[Chart interpretation exercises]
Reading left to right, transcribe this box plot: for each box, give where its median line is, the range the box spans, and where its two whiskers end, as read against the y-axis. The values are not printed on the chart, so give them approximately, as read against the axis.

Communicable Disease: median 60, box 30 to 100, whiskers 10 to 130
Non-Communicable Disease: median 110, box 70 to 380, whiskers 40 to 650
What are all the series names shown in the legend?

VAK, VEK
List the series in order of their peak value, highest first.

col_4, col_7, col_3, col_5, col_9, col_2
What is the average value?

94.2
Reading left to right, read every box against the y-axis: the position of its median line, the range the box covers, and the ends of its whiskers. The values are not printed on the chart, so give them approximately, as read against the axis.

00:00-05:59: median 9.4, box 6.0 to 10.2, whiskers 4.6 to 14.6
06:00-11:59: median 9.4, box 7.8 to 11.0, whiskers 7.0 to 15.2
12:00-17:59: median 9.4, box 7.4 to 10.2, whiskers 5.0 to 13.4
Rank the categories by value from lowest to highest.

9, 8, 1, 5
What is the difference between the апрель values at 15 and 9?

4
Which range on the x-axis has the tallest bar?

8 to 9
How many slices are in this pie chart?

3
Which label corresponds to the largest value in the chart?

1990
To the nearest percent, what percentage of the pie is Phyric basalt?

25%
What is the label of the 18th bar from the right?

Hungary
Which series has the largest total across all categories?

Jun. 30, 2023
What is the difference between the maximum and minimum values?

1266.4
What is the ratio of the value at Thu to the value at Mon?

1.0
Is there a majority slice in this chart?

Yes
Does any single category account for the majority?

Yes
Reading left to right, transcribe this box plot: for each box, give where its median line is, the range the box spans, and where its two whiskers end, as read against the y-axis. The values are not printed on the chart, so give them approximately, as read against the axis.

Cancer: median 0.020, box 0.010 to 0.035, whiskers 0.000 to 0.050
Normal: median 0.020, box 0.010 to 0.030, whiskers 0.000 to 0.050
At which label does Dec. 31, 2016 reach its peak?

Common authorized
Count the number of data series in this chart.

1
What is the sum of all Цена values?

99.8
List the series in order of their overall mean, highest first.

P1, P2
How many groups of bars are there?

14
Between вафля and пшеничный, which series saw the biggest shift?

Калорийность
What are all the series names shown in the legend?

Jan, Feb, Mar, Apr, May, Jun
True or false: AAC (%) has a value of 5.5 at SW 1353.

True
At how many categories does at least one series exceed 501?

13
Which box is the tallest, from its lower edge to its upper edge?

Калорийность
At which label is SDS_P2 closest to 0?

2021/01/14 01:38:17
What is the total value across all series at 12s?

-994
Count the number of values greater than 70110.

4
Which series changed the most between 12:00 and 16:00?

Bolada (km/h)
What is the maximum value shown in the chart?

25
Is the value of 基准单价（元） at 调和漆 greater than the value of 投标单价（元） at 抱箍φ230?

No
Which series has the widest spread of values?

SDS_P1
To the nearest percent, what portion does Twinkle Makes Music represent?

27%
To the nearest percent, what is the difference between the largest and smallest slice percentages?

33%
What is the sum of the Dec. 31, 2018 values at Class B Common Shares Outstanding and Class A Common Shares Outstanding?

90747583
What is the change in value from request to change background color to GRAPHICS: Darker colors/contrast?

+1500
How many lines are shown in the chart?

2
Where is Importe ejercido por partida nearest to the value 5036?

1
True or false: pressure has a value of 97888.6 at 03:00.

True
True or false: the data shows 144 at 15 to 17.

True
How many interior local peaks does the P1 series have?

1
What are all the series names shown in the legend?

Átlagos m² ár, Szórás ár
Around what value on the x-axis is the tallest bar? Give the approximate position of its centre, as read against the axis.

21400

Exercise requirements:
Return every line from the rows above that contains the word "nearest".

Answer area:
To the nearest percent, what percentage of the pie is Phyric basalt?
To the nearest percent, what portion does Twinkle Makes Music represent?
To the nearest percent, what is the difference between the largest and smallest slice percentages?
Where is Importe ejercido por partida nearest to the value 5036?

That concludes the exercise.